Products in Clinical Development:
ARGX-113
Gained initial results from Phase 1 SAD study in healthy volunteers Showed compound to be safe and well-tolerated across all doses. Pharmacokinetic (PK) profiles were consistent with expectations and promising PD effects were seen relating to speed, depth and duration of IgG reduction.
Defined doses for MAD escalation. Top line data from Phase 1 MAD study are expected by July 2016.
ARGX-110
T-cell lymphoma (TCL):
Phase 1b safety expansion cohort ongoing in patients with relapsed/refractory TCL.
Presented topline Phase 1 clinical data at workshop in conjunction with the American Society of Hematology (ASH) Annual Meeting showing evidence of early biologic activity.
Will present interim data of the study by mid-2016 and top-line data will by the end of the year.
Acute myeloid leukemia (AML):
Presented preclinical data on ARGX-110 in AML models at ASH (Dec 2015) by argenx collaborators from the University of Bern, Switzerland.; combined preclinical data in chronic myelogenous leukemia (CML) and AML offer strong biology rationale to target leukemic stem cells by blocking the CD70/CD27 pathway.
·Nasopharyngeal carcinoma (NPC):
Enrolled 6 patients in ongoing Phase 1 safety expansion cohort with Stage 4 NPC patients.
ARGX-111
Phase 1b safety expansion cohort ongoing in MET-amplified, end-stage cancer patients.
Presented Preliminary results from Phase 1b trial of ARGX-111 at American Society of Clinical Oncology (ASCO) Annual Meeting (Chicago, May 29) and were consistent with preclinical observations including depletion of circulating tumor cells and a strong safety profile.
Opened three clinics in South Korea, bringing total number of clinical sites to eight.
Will present interim data of Phase 1b safety expansion cohort by mid- 2016.
Products in Preclinical Development
ARGX-115
In-licensed asset from de Duve Institute/Universite Catholique de Louvain (UCL) through Innovative Access Program.
Published therapeutic potential of ARGX-115 to inhibit immune checkpoint GARP in Science Translational Medicine .
Collaborations and grants
Announced dosing of first healthy volunteer by partner Bird Rock Bio (formerly RuiYi) with gerilimzumab (ARGX-109), a novel SIMPLE Antibody TM neutralizing the IL-6 cytokine for treatment of autoimmune disorders, including rheumatoid arthritis. argenx generated antibody in late 2012 and licensed worldwide development and commercialization rights to Bird Rock Bio.
Launched Innovative Access Program extending reach of proprietary SIMPLE Antibody TM platform to academic centers of excellence and emerging biotech companies.
Initiated new multi-product commercial license agreement with Lonza for proprietary GS Xceed TM System for creation and development of cell lines to be utilized in manufacture of biopharmaceuticals.
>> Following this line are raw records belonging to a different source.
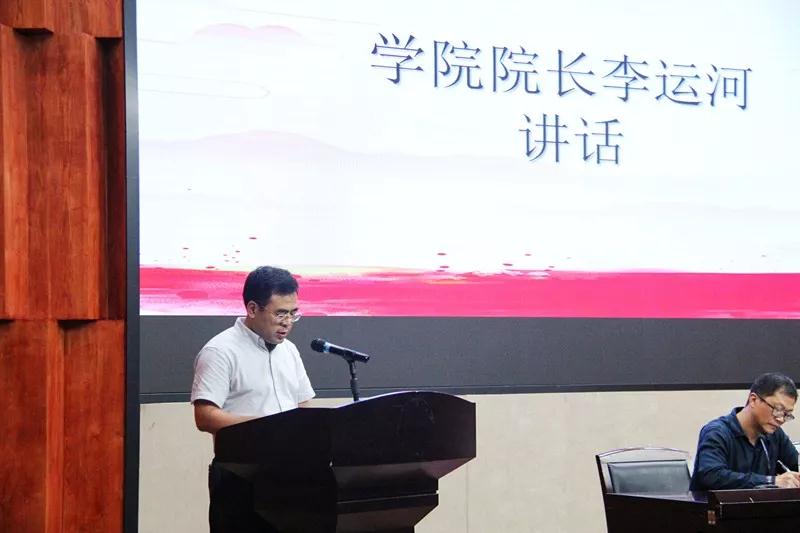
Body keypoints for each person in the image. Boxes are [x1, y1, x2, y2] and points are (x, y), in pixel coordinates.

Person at [191, 265, 315, 531]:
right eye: (280, 313)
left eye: (294, 313)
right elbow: (204, 416)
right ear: (252, 308)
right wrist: (267, 426)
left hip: (290, 475)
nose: (288, 322)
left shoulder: (290, 351)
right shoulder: (220, 351)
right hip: (241, 478)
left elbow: (302, 405)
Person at [690, 372, 800, 490]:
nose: (781, 419)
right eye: (777, 409)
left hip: (760, 502)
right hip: (717, 502)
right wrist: (771, 481)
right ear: (753, 400)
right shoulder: (717, 432)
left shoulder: (775, 434)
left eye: (787, 414)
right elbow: (712, 475)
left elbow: (796, 464)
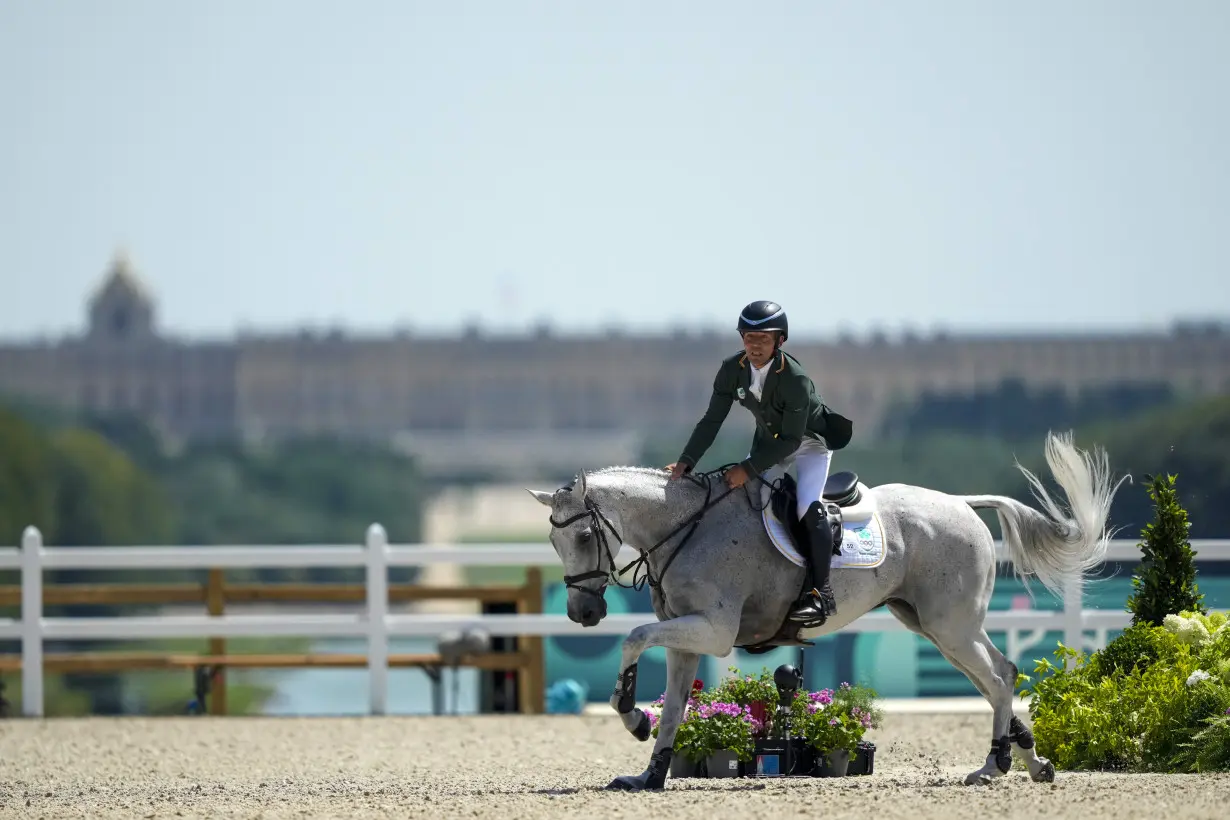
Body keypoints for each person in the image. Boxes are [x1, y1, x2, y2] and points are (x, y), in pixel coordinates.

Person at [665, 300, 852, 626]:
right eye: (748, 337)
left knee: (807, 507)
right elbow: (711, 420)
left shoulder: (795, 379)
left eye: (763, 339)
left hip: (807, 444)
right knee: (735, 499)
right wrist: (686, 462)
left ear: (780, 340)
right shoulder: (731, 369)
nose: (754, 345)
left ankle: (821, 594)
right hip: (768, 445)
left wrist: (748, 469)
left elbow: (793, 441)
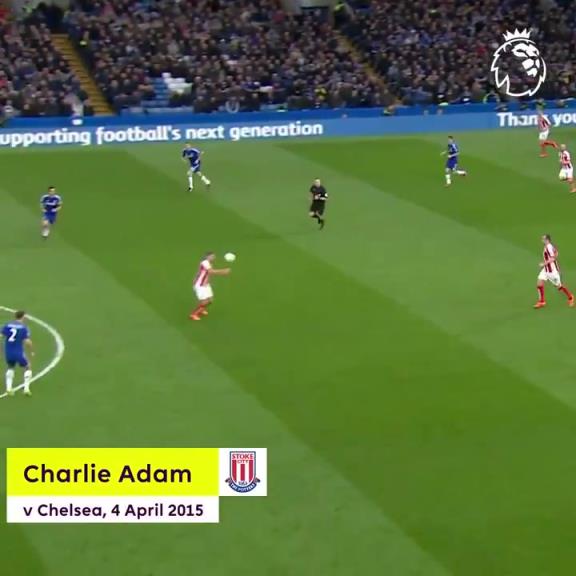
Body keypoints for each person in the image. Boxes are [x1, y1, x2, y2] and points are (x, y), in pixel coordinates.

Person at [534, 234, 574, 309]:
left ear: (547, 240)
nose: (542, 240)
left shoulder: (549, 247)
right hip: (546, 270)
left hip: (552, 271)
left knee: (559, 286)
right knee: (539, 283)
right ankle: (542, 301)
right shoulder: (549, 246)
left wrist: (543, 264)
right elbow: (556, 253)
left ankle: (570, 297)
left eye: (543, 239)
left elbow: (553, 258)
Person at [189, 253, 230, 321]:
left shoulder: (210, 264)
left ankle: (201, 310)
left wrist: (222, 273)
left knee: (210, 300)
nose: (213, 257)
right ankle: (193, 314)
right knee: (204, 302)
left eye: (214, 256)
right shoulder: (205, 262)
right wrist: (223, 271)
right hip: (200, 285)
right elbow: (211, 272)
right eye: (212, 256)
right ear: (207, 257)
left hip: (206, 285)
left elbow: (206, 273)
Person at [1, 310, 34, 396]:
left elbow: (1, 335)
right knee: (27, 367)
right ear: (23, 317)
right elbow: (27, 341)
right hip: (18, 352)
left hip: (8, 352)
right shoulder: (23, 328)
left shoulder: (7, 325)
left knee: (10, 367)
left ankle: (9, 389)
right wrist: (31, 350)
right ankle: (26, 389)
Announced alliance with LEO Pharma to develop innovative antibody-based solutions for treatment of chronic inflammation underlying many skin conditions; first milestone payment, for selecting the lead cell line for manufacture of the licensed SIMPLE Antibody TM candidate, was received in January.
Received EUR 1.6 million grant from Institute for the Promotion of Innovation by Sciences and Technology in Flanders (IWT) to advance application of proprietary NHance® technology platform.
Corporate
Continued execution of IP strategy with multiple grants and notices of allowance for SIMPLE Antibody TM platform (U.S, EU) and ARGX-111 program (Japan, EU) - 13 patents granted and 104 pending patents.
Appointed Nicolas Leupin, MD, MBA, as Chief Medical Officer. Dr. Nicolas Leupin most recently held senior clinical development positions at Celgene as European clinical lead for lenalidomide. Prior to his move into the pharmaceutical industry, Dr. Leupin spent several years as a hematologist/oncologist at the Cancer Center of the Lausanne University Hospital and Bern University Hospital.
Announced several Board of Directors changes including the appointment of Dr. J. Donald deBethizy as Non-executive Director and the resignation of Non-executive Directors Dr. Bruno Montanari, Dr. Harrold van Barlingen and Michael Sheffery. Dr. Pam Klein agreed to serve as an advisor to the Board and Christina Takke having left Forbion Capital Partners now serves as an independent Non-executive board member within the meaning of the Dutch Corporate Governance Code (provision III.2.2).
Increased headcount to 49 persons in support of the expansion of the business.